If I were a betting man (which I am from time to time…LOL) I’d be willing to wager four hard earned quarters that every person reading this blog has heard at least one talk, lecture or sermon dealing with purpose. Not that you had to listen from start to finish, although that likelihood is just as high. As a society, we are inundated with this whole idea of discovering, finding, or unlocking our purpose. Given its obvious popularity, my question is how important is purpose when it comes to understanding who we really are?
Does it sound like a loaded question? Well, it should because within the question is a major assumption that can’t be ignored. Again, given the obvious popularity of purpose within our society, we can assume our purpose is what defines us and tells the world who we really are. It’s as if our identity is tied to this thing that we do or better yet, this purpose we’ve unearthed. Quite frankly, I have a real problem with being defined by what I do. And, you should too.
Now, this isn’t an indictment on finding our purpose and being clear on the things that bring us fulfillment. I’ve given time and energy discovering those things myself. However, we are so much more than what we do! I love how Mary Pritchard addressed this in her Huffington Post article, “Society praises those who do: It’s more about what you accomplish than who you are as a person.” I couldn’t agree more. In fact, there’s usually a pattern we all typically follow when conducting business or simply meeting someone for the first time. The exchange usually happens like this:
Good Afternoon, my name is Sam.
Hey, Sam…my name is Brent.
Great meeting you, Brent…so what do you do?
I’m in Sales, you?
I’m a mechanic.
Is this not the unofficial format for getting to know a person?
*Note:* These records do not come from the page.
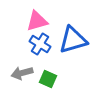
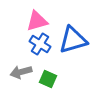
gray arrow: moved 1 px left, 1 px up
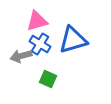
gray arrow: moved 16 px up
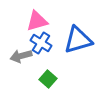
blue triangle: moved 5 px right
blue cross: moved 1 px right, 1 px up
green square: rotated 18 degrees clockwise
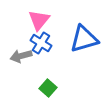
pink triangle: moved 2 px right, 1 px up; rotated 35 degrees counterclockwise
blue triangle: moved 6 px right, 1 px up
green square: moved 9 px down
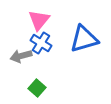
green square: moved 11 px left
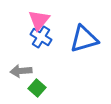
blue cross: moved 6 px up
gray arrow: moved 15 px down; rotated 10 degrees clockwise
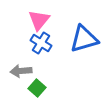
blue cross: moved 6 px down
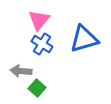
blue cross: moved 1 px right, 1 px down
gray arrow: rotated 10 degrees clockwise
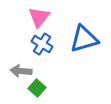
pink triangle: moved 3 px up
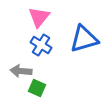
blue cross: moved 1 px left, 1 px down
green square: rotated 18 degrees counterclockwise
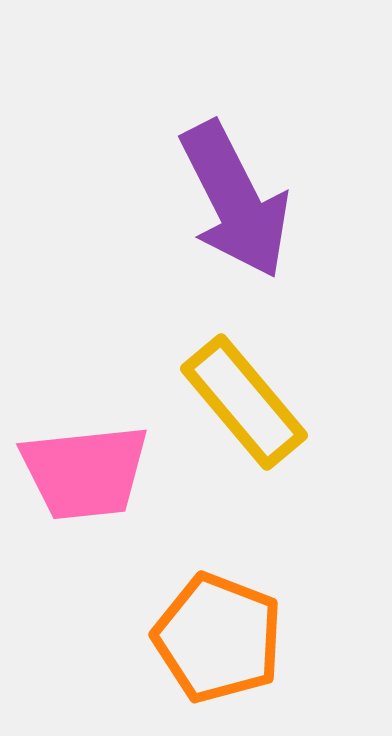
We’re not as concerned about likes or dislikes, proclivities or tendencies. We’ve convinced ourselves along the way that if we know what a person does, we can mysteriously surmise who a person is.
In a previous blog, I made this statement: Our being finds meaning in relationship with our Creator. The strength of this statement is the word meaning. It’s the thing we all crave and long to experience. Having a sense of meaning, a sense of purpose is the cry of every human heart. As long as we’re able to do, able to provide something of worth, we have meaning. The minute we lose that ability, we can easily fall into despair.
So, what does it mean to find “meaning in relationship with our Creator?” Well, if we revisit a few verses in Psalm 139, we observe David, Israel’s greatest king celebrating two critical truths. The first six verses, he celebrates that God knows Him. In the next six, he celebrates God being with him. Each is extremely important for finding our being in something outside of our doing.
David continues with a reason to celebrate all the more…
“13For you formed my inward parts; you knitted me together in my mother’s womb. 14I praise you, for I am fearfully and wonderfully made. Wonderful are your works; my soul knows it very well. 15My frame was not hidden from you, when I was being made in secret, intricately woven in the depths of the earth. 16Your eyes saw my unformed substance; in your book were written, every one of them, the days that were formed for me, when as yet there was none of them.
Here’s an interesting fact: David could have used this poem as a way to celebrate the different roles he’s served and things he’s done. Not one time did he mention being a shepherd, a musician, a warrior…not even the slightest mention of being king. Instead, he chooses to celebrate God designing him. Is there something David realized that perhaps we’re overlooking? Absolutely!
Whether we realize it or not, the value of our being far outweighs any value ascribed to our doing. And, when I say far outweighs, I mean far outweighs. Not only do we see this in the life of David, we also observe in the life of Christ. Before his first miracle, even before his initial sermon, Jesus is baptized and receives the affirmation we all long to hear from the Father, “This is my beloved Son, with whom I’m well pleased.” (Matthew 3:17). Imagine that. Having done nothing and yet receiving everything.
This is the desire of the Creator. As quiet as it’s kept, it’s also our desire to have a being, not solely defined by our doing but finding complete meaning in relationship with our Creator.